My colo box has started exhibiting this strange behaviour:

  1. My “guest” (aka domU) OS will stop talking to the network. I can still log into it by going to the “host” (dom0) OS and issuing the xm console xen1 command.
  2. The guest still thinks it’s connected to the network. ifdown eth0; ifup eth0 doesn’t accomplish anything.
  3. If I reboot the guest, using shutdown -r now "", reboot, or, from the host, xm shutdown xen1; xm create xen1.cfg doesn’t come back up. xm gives an error about being unable to reserve enough memory.
  4. If I reboot the host, it doesn’t come back, and I have to either go into the colo or put in a trouble ticket, wait a few hours and then phone them up to ask why they’re ignoring my trouble ticket. They always respond that they’re really swamped right now and they must have missed it in the rush. When I go in, they’re always bored out of their minds and playing games. Oh, and good fucking luck finding a phone number anywhere on their web site. I only found one because I had it in my phone from before they were taken over by Earthlink.

When it was happening every 4 or 5 months, I wasn’t worried. When it happened twice in one month, I got worried. When it happened again 3 days after that “twice in one month”, I’m really worried.

Thinking that this might be a Xen problem, I decided to upgrade the host OS from Debian 6 to Debian 7. Mostly, it worked just fine except for two “small” problems:

  1. I couldn’t figure out how to make it boot the Xen stuff automatically and
  2. When I manually booted the Xen stuff, the network wouldn’t come up

The first problem is due to the way they re-arranged the grub menu – all the Xen stuff is under a submenu. The recommendation I found was to use dpkg-divert --divert /etc/grub.d/08_linux_xen --rename /etc/grub.d/20_linux_xen to put the Xen stuff ahead of the non-Xen stuff in the Grub menu. That seems like a cheezy hack, but I’ll take it for now.
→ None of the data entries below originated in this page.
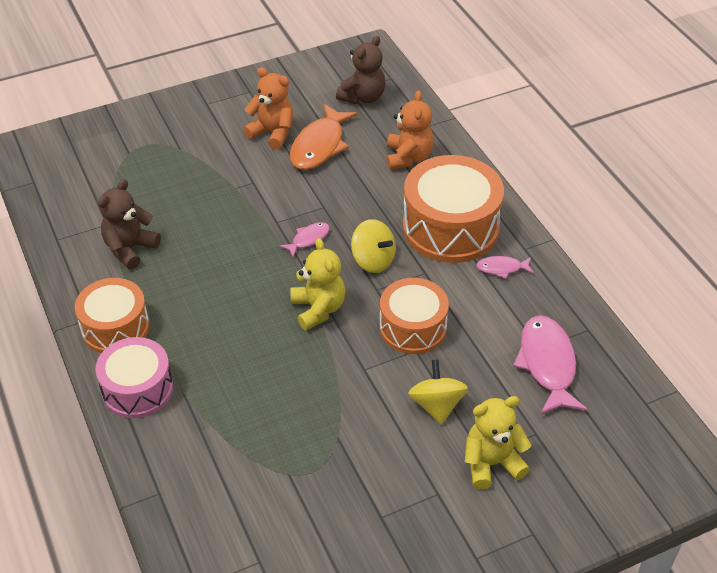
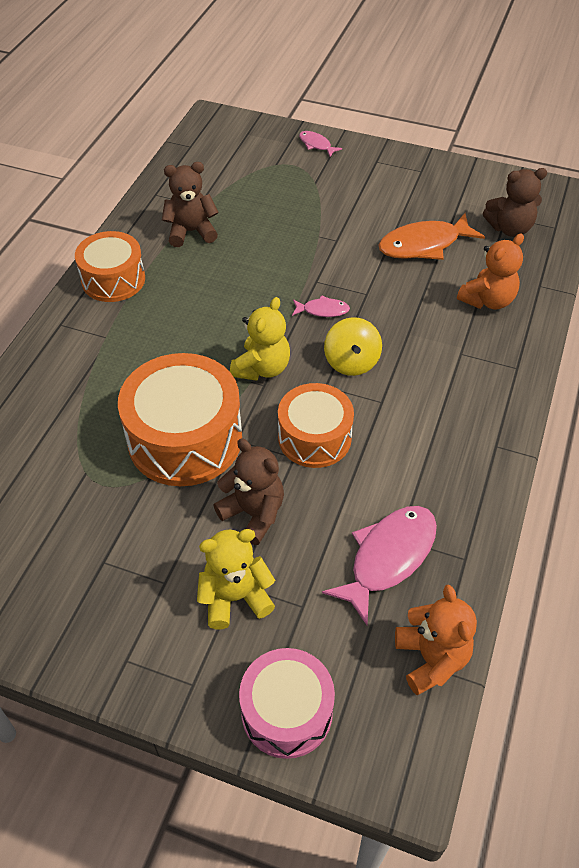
camera: 45 degrees right, 5 degrees up
(137, 389) = (72, 332): pink drum -> pink drum (287, 711)
(272, 133) = (398, 212): orange teddy bear -> orange teddy bear (431, 658)
(436, 405) = (253, 513): yellow spinning top -> brown teddy bear
(450, 227) = (451, 381): orange drum -> orange drum (185, 438)
(491, 463) = (235, 597): yellow teddy bear -> yellow teddy bear turned 45 degrees counterclockwise
(502, 268) = (452, 447): pink fish -> pink fish (316, 145)

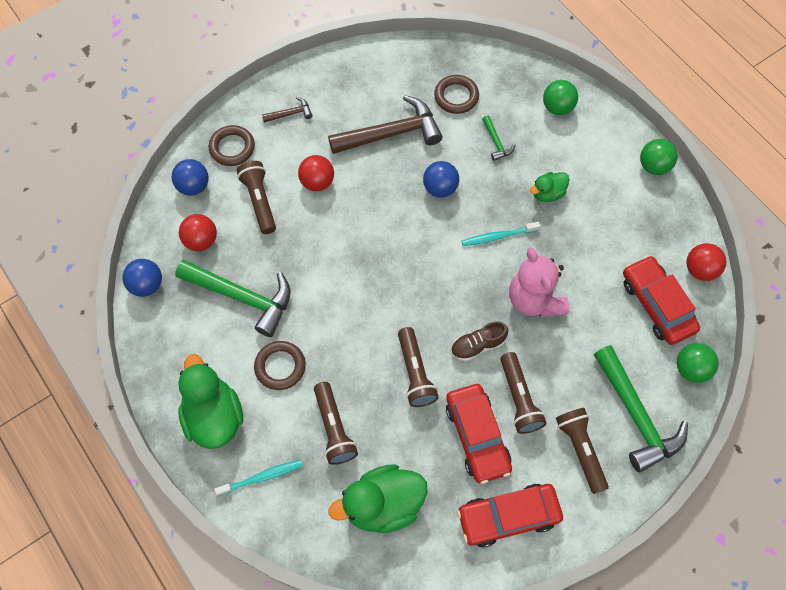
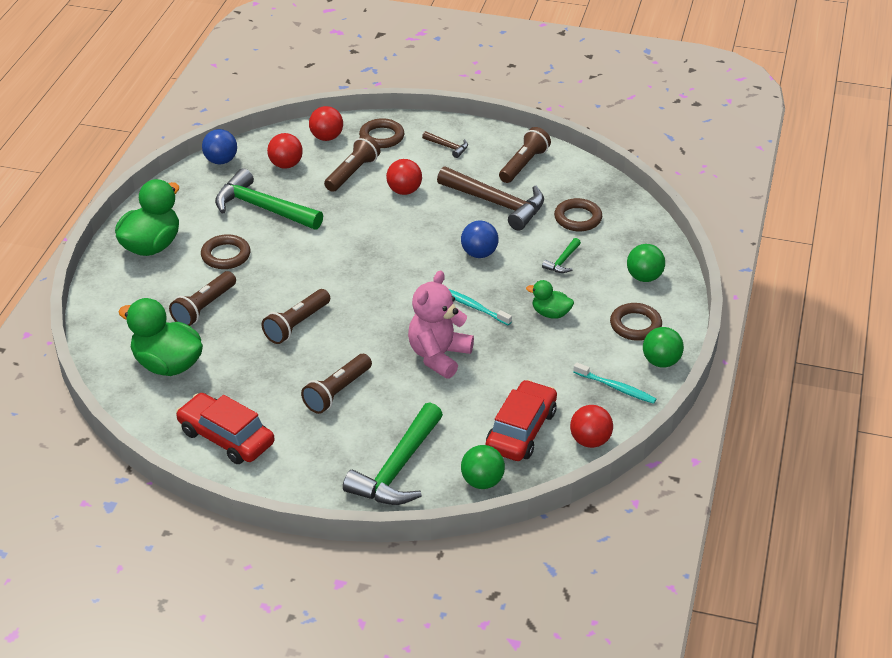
camera: 50 degrees right, 25 degrees down
(193, 186) = (326, 137): blue ball -> red ball
(243, 297) = (262, 208): green hammer -> green hammer turned 135 degrees clockwise
(261, 477) = (127, 293): turquoise toothbrush -> turquoise toothbrush (615, 387)
(477, 345) = (359, 345): brown shoe -> none
(477, 436) = (278, 385): red car -> none
(580, 450) = (329, 450): brown flashlight -> brown flashlight (523, 164)
(603, 152) = (635, 325): none -> brown ring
The second problem appears to be because of changes in the way Xen does bridging – evidently they bring up eth0 before /etc/network/interfaces brings it up, or something like that, and everybody gets all confused. The extremely dubious hack I found on-line to fix that is to add a pre-up ip addr del xx.xxx.xxx.xxx/255.255.244.0 dev eth0 || true to the definition of eth0 in /etc/network/interfaces. I suspect a better long term answer will be to figure out how to set up the proper bridging for the Xen stuff.

Now that’s all hacked together to work, fingers crossed that it actually reduces the freeze-up problem. Meanwhile, all the guest OSes are still running a 2.6.32-5-xen-amd64 kernel and I’d like to switch to a 3.2.0-4-amd64 kernel. Hopefully I can do that without another long night of standing in a hot colo facility.